* **Stored data entries**
—————
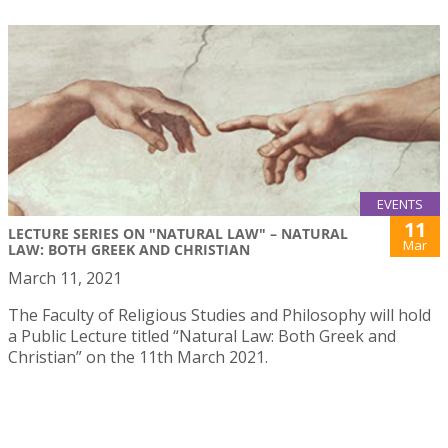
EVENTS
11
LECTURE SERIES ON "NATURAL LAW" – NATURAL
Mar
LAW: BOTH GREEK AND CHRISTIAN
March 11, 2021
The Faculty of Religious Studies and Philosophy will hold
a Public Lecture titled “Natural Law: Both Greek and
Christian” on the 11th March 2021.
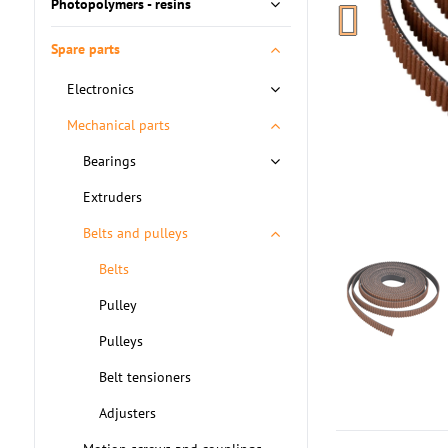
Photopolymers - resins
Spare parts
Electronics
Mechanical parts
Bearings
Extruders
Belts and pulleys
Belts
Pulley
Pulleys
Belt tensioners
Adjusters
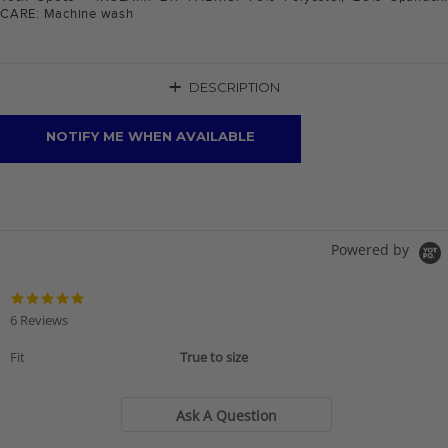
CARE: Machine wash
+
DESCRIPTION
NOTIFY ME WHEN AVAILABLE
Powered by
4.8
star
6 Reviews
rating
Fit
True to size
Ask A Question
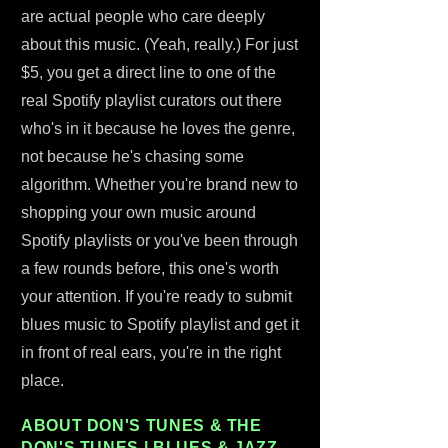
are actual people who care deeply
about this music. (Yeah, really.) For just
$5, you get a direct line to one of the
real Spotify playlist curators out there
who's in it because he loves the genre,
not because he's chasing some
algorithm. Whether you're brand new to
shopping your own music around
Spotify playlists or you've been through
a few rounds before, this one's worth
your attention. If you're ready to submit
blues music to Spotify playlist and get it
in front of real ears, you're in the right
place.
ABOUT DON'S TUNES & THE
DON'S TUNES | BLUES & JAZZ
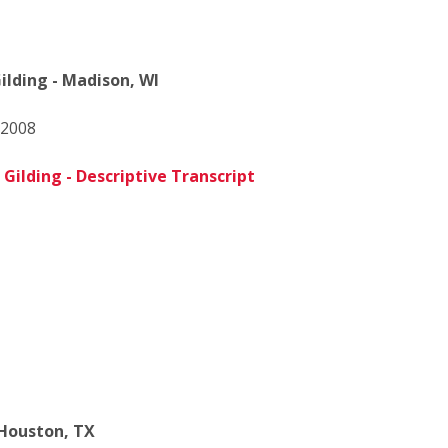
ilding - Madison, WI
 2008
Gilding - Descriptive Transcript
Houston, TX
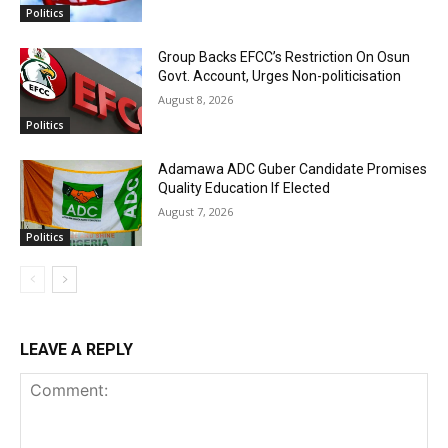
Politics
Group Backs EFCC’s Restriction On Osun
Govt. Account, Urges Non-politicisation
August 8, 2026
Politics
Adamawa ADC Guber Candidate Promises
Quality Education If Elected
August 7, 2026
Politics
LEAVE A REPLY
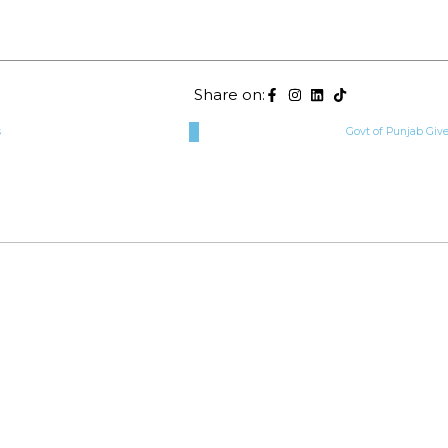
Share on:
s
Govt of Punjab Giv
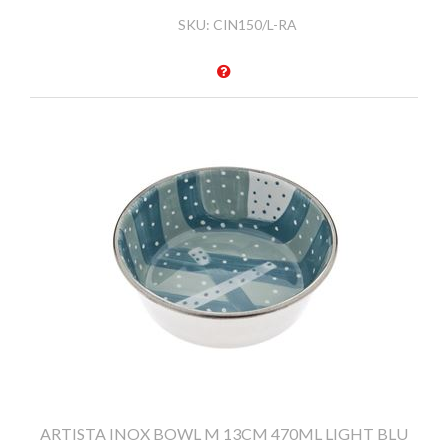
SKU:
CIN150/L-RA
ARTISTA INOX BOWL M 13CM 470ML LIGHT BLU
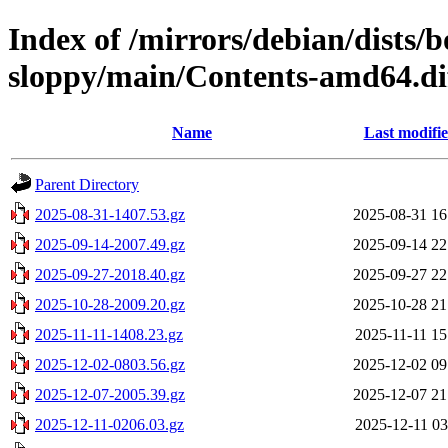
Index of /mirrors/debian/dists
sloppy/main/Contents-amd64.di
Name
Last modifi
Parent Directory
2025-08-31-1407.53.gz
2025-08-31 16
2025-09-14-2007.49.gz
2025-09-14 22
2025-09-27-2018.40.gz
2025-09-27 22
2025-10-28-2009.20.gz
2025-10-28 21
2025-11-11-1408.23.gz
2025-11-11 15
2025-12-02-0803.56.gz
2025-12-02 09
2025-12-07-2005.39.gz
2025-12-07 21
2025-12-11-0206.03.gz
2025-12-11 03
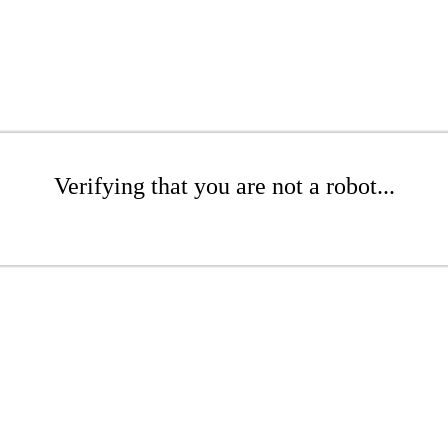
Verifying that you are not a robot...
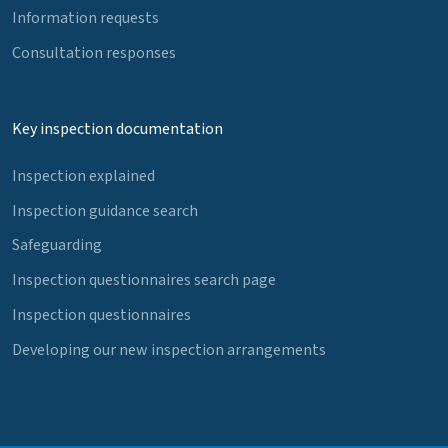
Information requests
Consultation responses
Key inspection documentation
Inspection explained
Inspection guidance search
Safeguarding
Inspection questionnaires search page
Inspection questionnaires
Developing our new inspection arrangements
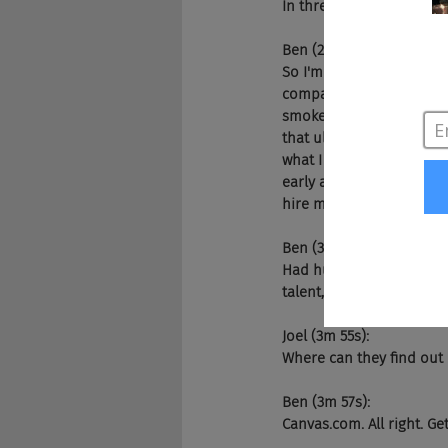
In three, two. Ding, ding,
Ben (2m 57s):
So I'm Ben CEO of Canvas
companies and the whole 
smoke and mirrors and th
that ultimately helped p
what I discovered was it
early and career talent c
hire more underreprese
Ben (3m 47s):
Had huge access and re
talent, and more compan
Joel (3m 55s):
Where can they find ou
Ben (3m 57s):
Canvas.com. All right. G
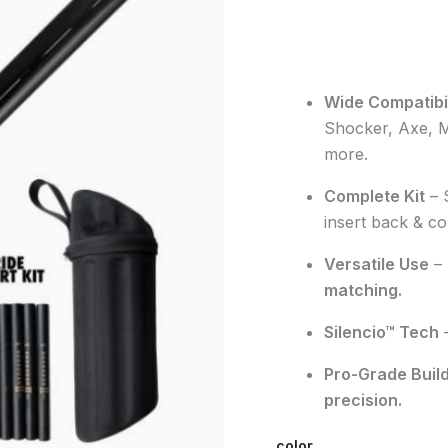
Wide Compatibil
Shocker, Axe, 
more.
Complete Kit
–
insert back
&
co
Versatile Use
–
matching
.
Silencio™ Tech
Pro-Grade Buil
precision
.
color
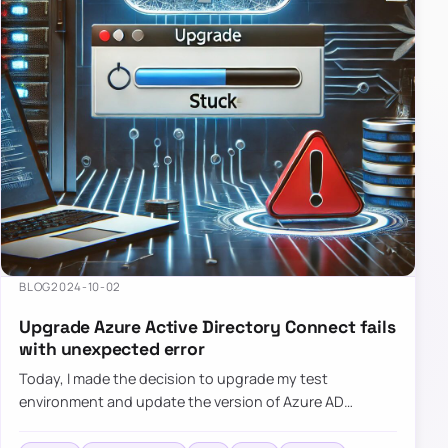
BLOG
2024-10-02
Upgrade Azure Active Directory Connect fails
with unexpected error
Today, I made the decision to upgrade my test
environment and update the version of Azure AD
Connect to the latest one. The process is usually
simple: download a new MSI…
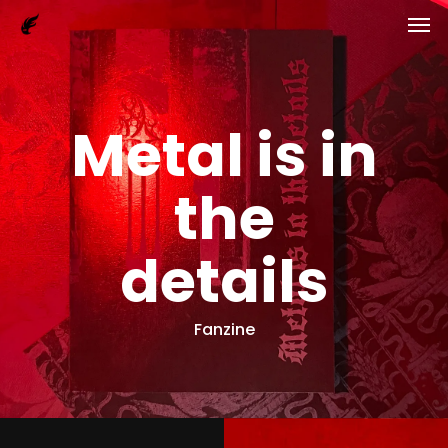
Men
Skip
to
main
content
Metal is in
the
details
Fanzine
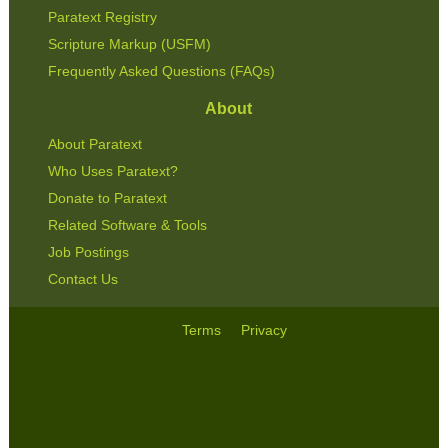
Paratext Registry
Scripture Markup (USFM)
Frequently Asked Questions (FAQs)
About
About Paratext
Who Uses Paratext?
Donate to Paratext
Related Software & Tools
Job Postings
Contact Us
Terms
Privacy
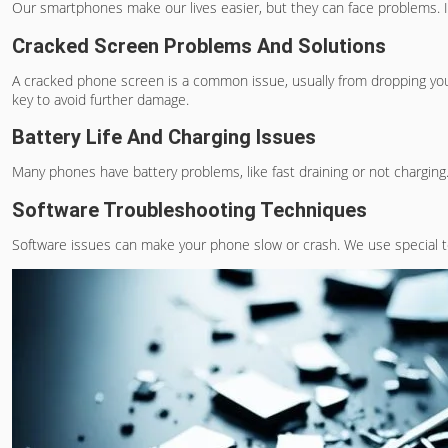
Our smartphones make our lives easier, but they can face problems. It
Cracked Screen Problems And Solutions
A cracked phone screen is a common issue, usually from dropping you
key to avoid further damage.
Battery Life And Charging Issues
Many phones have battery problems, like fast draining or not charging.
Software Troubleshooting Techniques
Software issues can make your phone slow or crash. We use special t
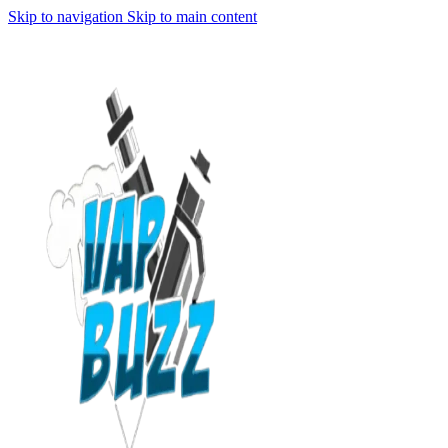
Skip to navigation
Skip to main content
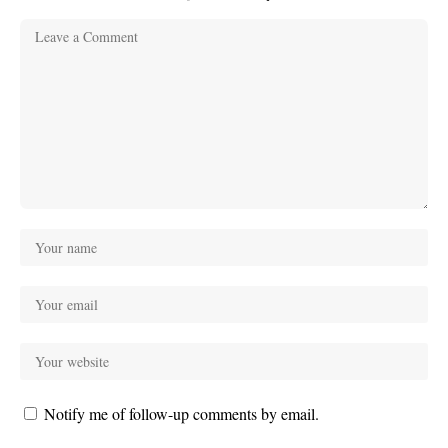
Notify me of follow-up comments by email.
—————
Quote every line above word for word, and leave the pictures out of your answer.

EVENTS
11
LECTURE SERIES ON "NATURAL LAW" – NATURAL
Mar
LAW: BOTH GREEK AND CHRISTIAN
March 11, 2021
The Faculty of Religious Studies and Philosophy will hold
a Public Lecture titled “Natural Law: Both Greek and
Christian” on the 11th March 2021.
Photopolymers - resins
Spare parts
Electronics
Mechanical parts
Bearings
Extruders
Belts and pulleys
Belts
Pulley
Pulleys
Belt tensioners
Adjusters
CARE: Machine wash
+
DESCRIPTION
NOTIFY ME WHEN AVAILABLE
Powered by
4.8
star
6 Reviews
rating
Fit
True to size
Ask A Question
are actual people who care deeply
about this music. (Yeah, really.) For just
$5, you get a direct line to one of the
real Spotify playlist curators out there
who's in it because he loves the genre,
not because he's chasing some
algorithm. Whether you're brand new to
shopping your own music around
Spotify playlists or you've been through
a few rounds before, this one's worth
your attention. If you're ready to submit
blues music to Spotify playlist and get it
in front of real ears, you're in the right
place.
ABOUT DON'S TUNES & THE
DON'S TUNES | BLUES & JAZZ
ilding - Madison, WI
 2008
Gilding - Descriptive Transcript
Houston, TX
Politics
Group Backs EFCC’s Restriction On Osun
Govt. Account, Urges Non-politicisation
August 8, 2026
Politics
Adamawa ADC Guber Candidate Promises
Quality Education If Elected
August 7, 2026
Politics
LEAVE A REPLY
Share on:
s
Govt of Punjab Giv
SKU:
CIN150/L-RA
ARTISTA INOX BOWL M 13CM 470ML LIGHT BLU
Index of /mirrors/debian/dists
sloppy/main/Contents-amd64.di
Name
Last modifi
Parent Directory
2025-08-31-1407.53.gz
2025-08-31 16
2025-09-14-2007.49.gz
2025-09-14 22
2025-09-27-2018.40.gz
2025-09-27 22
2025-10-28-2009.20.gz
2025-10-28 21
2025-11-11-1408.23.gz
2025-11-11 15
2025-12-02-0803.56.gz
2025-12-02 09
2025-12-07-2005.39.gz
2025-12-07 21
2025-12-11-0206.03.gz
2025-12-11 03
Verifying that you are not a robot...
Information requests
Consultation responses
Key inspection documentation
Inspection explained
Inspection guidance search
Safeguarding
Inspection questionnaires search page
Inspection questionnaires
Developing our new inspection arrangements
In three, two. Ding, ding,
Ben (2m 57s):
So I'm Ben CEO of Canvas
companies and the whole 
smoke and mirrors and th
that ultimately helped p
what I discovered was it
early and career talent c
hire more underreprese
Ben (3m 47s):
Had huge access and re
talent, and more compan
Joel (3m 55s):
Where can they find ou
Ben (3m 57s):
Canvas.com. All right. G
Wide Compatibil
Shocker, Axe, 
more.
Complete Kit
–
insert back
&
co
Versatile Use
–
matching
.
Silencio™ Tech
Pro-Grade Buil
precision
.
color
BLOG
2024-10-02
Upgrade Azure Active Directory Connect fails
with unexpected error
Today, I made the decision to upgrade my test
environment and update the version of Azure AD
Connect to the latest one. The process is usually
simple: download a new MSI…
Men
Skip
to
main
content
Metal is in
the
details
Fanzine
Paratext Registry
Scripture Markup (USFM)
Frequently Asked Questions (FAQs)
About
About Paratext
Who Uses Paratext?
Donate to Paratext
Related Software & Tools
Job Postings
Contact Us
Terms
Privacy
Our smartphones make our lives easier, but they can face problems. It
Cracked Screen Problems And Solutions
A cracked phone screen is a common issue, usually from dropping you
key to avoid further damage.
Battery Life And Charging Issues
Many phones have battery problems, like fast draining or not charging.
Software Troubleshooting Techniques
Software issues can make your phone slow or crash. We use special t
Skip to navigation
Skip to main content
Notify me of follow-up comments by email.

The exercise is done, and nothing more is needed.